この展覧会は、佐賀・鍋島報效会所蔵の作品に構成しています。鍋島報效会は、江戸時代においては佐賀藩35万石の藩主、近代では侯爵となった鍋島家より作品の寄贈をうけ、その研究・保存・展示活動を行っています。
鍋島家に伝わった道具の数々は、幾度かの災禍に遭いながらも、その難を潜り抜け、作品の大半は散逸することもなく受け継がれました。
この大切に使われ、守り伝えられた御道具類は、大名家に相応しい品格が見られ、江戸時代の生活文化の格と広がりを示します。とりわけ染織品は、江戸時代の伝統と格式を大切に調和させた作品であり、刺繍に彩られた小袖は、女性たちの華やかな生活を彷彿させます。
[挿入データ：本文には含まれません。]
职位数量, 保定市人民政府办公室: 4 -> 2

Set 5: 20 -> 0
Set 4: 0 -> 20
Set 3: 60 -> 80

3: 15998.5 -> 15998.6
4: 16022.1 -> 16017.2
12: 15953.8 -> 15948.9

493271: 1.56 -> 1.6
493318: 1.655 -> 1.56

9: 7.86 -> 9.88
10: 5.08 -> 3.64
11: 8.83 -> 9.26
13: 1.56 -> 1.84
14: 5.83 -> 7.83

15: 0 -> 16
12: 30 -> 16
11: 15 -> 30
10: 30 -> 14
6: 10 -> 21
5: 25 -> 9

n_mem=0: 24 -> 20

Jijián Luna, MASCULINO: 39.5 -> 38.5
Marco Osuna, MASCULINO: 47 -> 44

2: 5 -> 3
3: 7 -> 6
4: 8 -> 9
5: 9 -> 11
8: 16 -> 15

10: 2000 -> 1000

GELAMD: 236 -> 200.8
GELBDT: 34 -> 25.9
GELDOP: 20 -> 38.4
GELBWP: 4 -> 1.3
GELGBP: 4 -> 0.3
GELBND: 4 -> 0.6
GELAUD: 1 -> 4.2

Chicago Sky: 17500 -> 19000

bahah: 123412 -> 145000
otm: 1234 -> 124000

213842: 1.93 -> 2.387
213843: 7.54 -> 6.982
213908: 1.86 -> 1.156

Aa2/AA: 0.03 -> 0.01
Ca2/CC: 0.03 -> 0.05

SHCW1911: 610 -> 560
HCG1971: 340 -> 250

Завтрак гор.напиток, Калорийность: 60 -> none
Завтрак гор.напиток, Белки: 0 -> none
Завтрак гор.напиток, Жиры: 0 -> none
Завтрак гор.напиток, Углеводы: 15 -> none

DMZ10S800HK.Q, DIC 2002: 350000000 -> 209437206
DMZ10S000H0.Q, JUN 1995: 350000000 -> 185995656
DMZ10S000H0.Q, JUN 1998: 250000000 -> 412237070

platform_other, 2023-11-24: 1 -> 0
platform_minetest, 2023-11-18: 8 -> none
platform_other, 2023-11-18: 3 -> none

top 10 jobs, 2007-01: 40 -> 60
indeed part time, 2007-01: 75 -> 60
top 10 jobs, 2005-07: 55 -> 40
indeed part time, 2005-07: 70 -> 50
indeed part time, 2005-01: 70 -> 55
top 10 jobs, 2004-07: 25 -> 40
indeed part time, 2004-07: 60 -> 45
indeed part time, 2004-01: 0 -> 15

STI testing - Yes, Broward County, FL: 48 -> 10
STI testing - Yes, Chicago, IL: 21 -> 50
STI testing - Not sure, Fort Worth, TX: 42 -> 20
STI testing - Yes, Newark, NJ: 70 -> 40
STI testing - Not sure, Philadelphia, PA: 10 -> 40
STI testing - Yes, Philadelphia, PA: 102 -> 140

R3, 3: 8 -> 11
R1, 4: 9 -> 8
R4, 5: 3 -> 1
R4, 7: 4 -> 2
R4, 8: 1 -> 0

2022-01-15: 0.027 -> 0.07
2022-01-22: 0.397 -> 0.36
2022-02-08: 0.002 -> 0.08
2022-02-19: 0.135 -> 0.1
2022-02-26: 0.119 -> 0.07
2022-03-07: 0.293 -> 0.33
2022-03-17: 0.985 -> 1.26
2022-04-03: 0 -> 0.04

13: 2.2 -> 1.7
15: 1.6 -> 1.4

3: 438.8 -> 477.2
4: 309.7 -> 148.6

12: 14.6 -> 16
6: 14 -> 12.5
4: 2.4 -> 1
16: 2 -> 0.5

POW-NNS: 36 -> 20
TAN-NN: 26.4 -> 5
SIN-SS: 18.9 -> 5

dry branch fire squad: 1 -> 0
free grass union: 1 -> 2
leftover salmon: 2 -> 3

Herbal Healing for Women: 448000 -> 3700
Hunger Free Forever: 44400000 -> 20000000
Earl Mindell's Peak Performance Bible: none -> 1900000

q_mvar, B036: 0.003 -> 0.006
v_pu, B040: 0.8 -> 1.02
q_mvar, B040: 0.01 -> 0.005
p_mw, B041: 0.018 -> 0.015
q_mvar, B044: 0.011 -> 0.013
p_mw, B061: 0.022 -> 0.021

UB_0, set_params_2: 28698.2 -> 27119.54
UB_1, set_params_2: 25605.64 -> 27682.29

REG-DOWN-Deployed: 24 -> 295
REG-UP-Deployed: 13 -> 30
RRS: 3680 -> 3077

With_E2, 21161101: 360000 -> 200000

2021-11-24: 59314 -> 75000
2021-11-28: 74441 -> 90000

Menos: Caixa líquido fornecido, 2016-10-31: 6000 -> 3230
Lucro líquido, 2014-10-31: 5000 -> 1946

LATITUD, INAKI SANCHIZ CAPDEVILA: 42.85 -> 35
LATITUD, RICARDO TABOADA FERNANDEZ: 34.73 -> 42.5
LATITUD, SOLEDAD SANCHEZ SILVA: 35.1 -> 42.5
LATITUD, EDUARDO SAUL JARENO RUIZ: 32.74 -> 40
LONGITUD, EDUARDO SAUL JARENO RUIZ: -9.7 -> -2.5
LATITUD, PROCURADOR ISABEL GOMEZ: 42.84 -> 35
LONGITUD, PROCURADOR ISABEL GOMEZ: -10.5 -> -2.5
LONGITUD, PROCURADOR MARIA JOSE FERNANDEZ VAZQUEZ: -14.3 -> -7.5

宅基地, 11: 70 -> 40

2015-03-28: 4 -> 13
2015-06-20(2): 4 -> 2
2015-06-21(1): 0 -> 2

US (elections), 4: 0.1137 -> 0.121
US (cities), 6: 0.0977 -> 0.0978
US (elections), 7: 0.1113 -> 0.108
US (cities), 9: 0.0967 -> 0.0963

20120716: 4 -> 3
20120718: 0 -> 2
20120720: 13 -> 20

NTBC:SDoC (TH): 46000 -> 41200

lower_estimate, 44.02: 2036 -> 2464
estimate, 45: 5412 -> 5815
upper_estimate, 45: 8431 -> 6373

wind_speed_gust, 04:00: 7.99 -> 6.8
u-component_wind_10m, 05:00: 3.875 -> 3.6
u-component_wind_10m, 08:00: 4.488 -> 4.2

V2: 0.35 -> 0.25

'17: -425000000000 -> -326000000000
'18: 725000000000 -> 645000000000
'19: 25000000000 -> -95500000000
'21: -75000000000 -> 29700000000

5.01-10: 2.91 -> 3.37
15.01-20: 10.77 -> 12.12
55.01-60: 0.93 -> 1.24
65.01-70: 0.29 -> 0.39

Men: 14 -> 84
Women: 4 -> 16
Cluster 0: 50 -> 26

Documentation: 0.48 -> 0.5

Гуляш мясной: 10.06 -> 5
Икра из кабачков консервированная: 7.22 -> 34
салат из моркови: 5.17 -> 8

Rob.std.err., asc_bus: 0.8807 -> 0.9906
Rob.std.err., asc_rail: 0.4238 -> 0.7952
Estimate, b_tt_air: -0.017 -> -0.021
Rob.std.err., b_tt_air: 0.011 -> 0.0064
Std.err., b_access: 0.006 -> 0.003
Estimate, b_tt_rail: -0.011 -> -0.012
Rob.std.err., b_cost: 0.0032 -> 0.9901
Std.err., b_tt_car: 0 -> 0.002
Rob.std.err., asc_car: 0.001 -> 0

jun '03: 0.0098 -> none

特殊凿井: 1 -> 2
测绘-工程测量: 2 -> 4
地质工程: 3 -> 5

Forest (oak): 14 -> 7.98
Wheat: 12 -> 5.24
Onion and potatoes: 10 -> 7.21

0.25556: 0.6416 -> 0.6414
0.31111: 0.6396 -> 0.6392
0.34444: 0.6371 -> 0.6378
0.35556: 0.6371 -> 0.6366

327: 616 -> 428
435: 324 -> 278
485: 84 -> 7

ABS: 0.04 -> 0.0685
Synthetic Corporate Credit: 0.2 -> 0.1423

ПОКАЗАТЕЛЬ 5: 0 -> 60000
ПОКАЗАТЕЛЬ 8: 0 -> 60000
また、維新後には「鹿鳴館時代」に象徴されるように欧風化という時代の流れの変化の中で、時代を先取りした最先端の服飾としてのドレス類を身にまとうようにもなります。
日本の伝統文化を受け継ぎつつも、新進の気風を柔軟に取り入れる様は、江戸時代の小袖で仕立てられた鹿鳴館時代の夜会服という他にその例を見ない貴重なからも感じられます。
なお千駄ヶ谷の国立能楽堂展示室においては、鍋島家伝来の能装束を中心とした展示が行われています。二つの展示をご覧になり、「大名から侯爵へ」の名の通り、時代を越えて受け継がれてきた鍋島家の文化の多様性を楽しんで頂ければと思います。